The scale of budgets has grown since the PS2 days, and so has the overall games market. It’s still growing.
But every healthy competitive market has products and companies that fail. Sometimes expectations grow faster than the market. Some were overly optimistic and had to adjust their expectations. A necessary adjustment, but far from a big crisis.
Lin Manuel Who? Lin Manuel What?
If anyone isn’t familiar with the nuances of Gamergate 2.0 or Warhorse’s relevance to it, this article won’t help much. It’s very misleading.
Here are the issues.
Vávra headed up an independent studio (Warhorse) for Kingdom Come Deliverance, and held his ground when the progressive blue haired types started yelling and demanding representation in medieval European society. For that he was celebrated and the game was a massive success, mainly because it was brilliant.
Vávra has reflected in interview on the decision not to allow the player to customise the main protagonist (Henry) and commented that this is Henry’s story, and not a chance for the player to self insert.

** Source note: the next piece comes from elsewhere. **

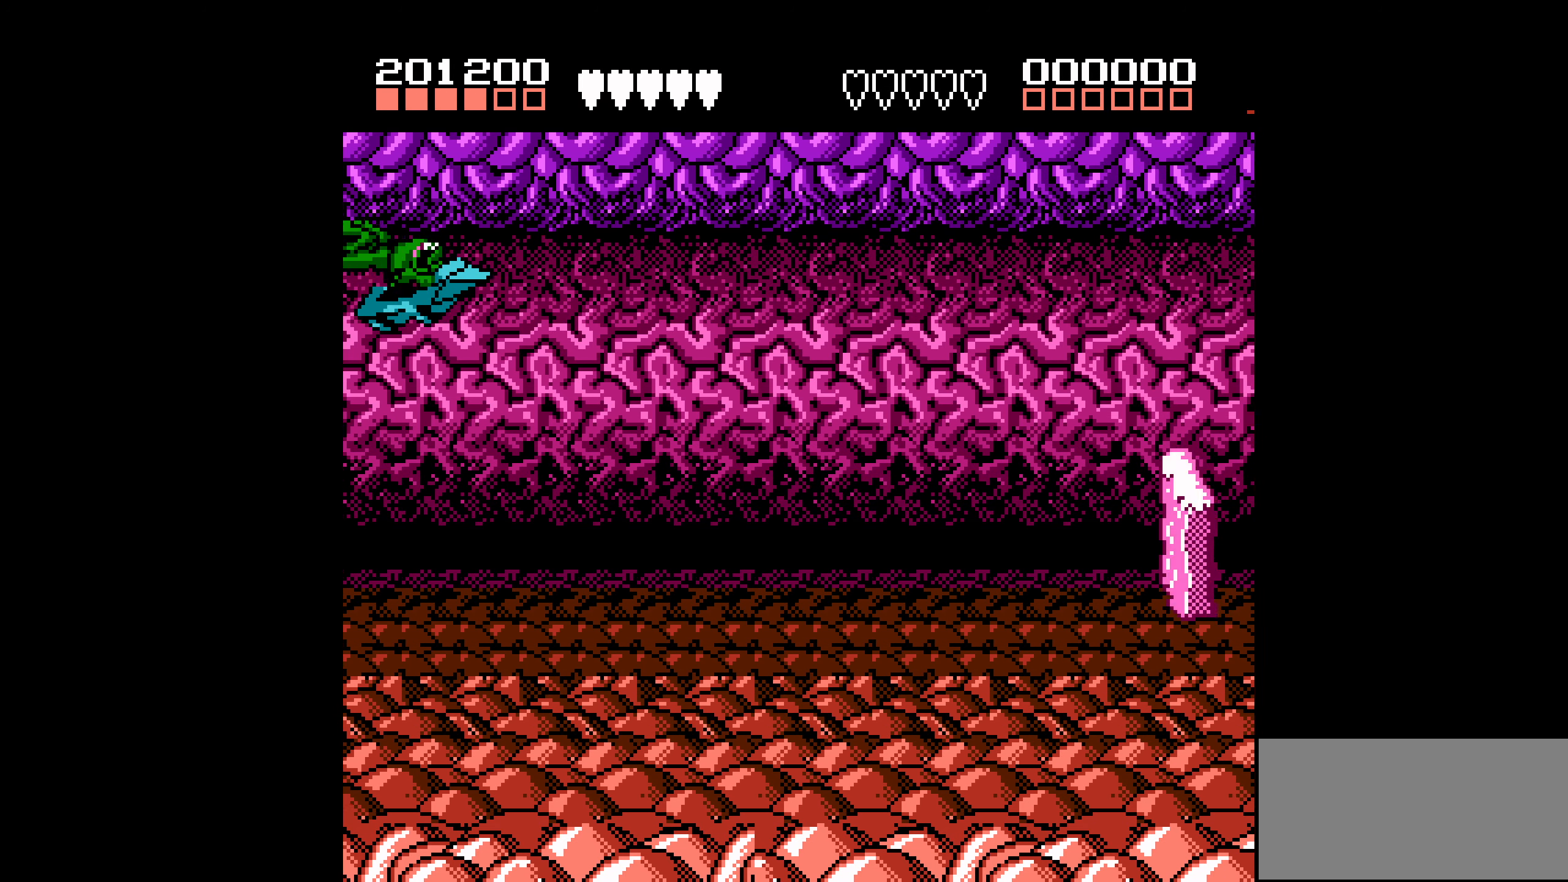
{"buttons": [], "events": []}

Henry holds views and attitudes consistent with a character of that period and is NOT gay in the first game.
Owing to the success of Kingdom Come, Warhorse Studios were purchased by Austrian venture capitalists (Koch, no relation to Koch Brothers) who promised to be hands-off owners.
Vávra releases Kingdom Come Deliverance to generally excellent reviews and high sales. Some people are annoyed by the fact that Henry now appears to be bisexual. One of Koch stakeholders confirms in an interview that they demanded the changes to “appeal to a younger audience”. Long term fans of the series call out Vávra for his hypocrisy.
That’s it. The game is still excellent and has sold really well. Vávra really isn’t under attack, and gamers have much bigger and easier targets to go after.
> What sparked it all was a laughably low-stakes morass involving the ex-boyfriend of a game developer who posted an angry rant about their relationship online
It want about that, it was about evidence coming out that games journalism was horribly corrupt, had no ounce of integrity and was being played by massive studios to disenfranchise who were seeking to root out opposition to the massive bloated shambling abominations they were calling games.